Plaintiff also alleges that Eddie Loretto, as the ASC Chair, signed the form pursuant to Instruction #4, which certified that, to the best of the Chairperson's knowledge, the screening and interviewing process was conducted in accordance with all the [bargained for] Committee Guidelines. (Compl. at 4, Ex. 1.) Therefore, plaintiff alleges that the interview process was improper, and the District's refusal to hire him was also improper. (Id. at 4.)

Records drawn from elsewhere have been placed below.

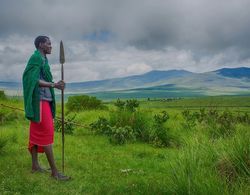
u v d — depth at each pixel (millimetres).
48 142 3457
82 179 3496
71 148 5055
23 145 5016
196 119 6574
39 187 3191
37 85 3350
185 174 2877
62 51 3473
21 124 7012
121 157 4641
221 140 3549
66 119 6922
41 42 3445
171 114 8344
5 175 3416
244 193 2529
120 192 3094
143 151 5066
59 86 3490
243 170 2918
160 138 5711
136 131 6113
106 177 3611
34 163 3623
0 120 7094
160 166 4090
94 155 4676
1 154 4289
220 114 5977
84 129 6773
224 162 3105
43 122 3436
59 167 3910
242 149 3096
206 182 2682
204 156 3230
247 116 5945
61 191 3129
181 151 3490
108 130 6035
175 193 2832
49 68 3490
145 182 3357
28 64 3371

Plaintiff also claims that the individual defendants are friends and conspired and colluded to control who would be hired for the teaching position in violation of the collective bargaining agreement between the District and the Union. (Compl. at 7.) Plaintiff alleges that the Union failed to represent him in pursuing his grievances against the District, violating the Labor Management Relations Act ("LMRA"), 29 U.S.C. § 185 (a), and the National Labor Relations Act ("NLRA"), 29 U.S.C. § 158(a)(5), 160(b). (Compl. at 9-11.) Plaintiff further alleges financial loss as a result of the defendants' actions and seeks monetary damages, arguing that he otherwise would have been hired as a full-time faculty instructor. (Compl. at 8.)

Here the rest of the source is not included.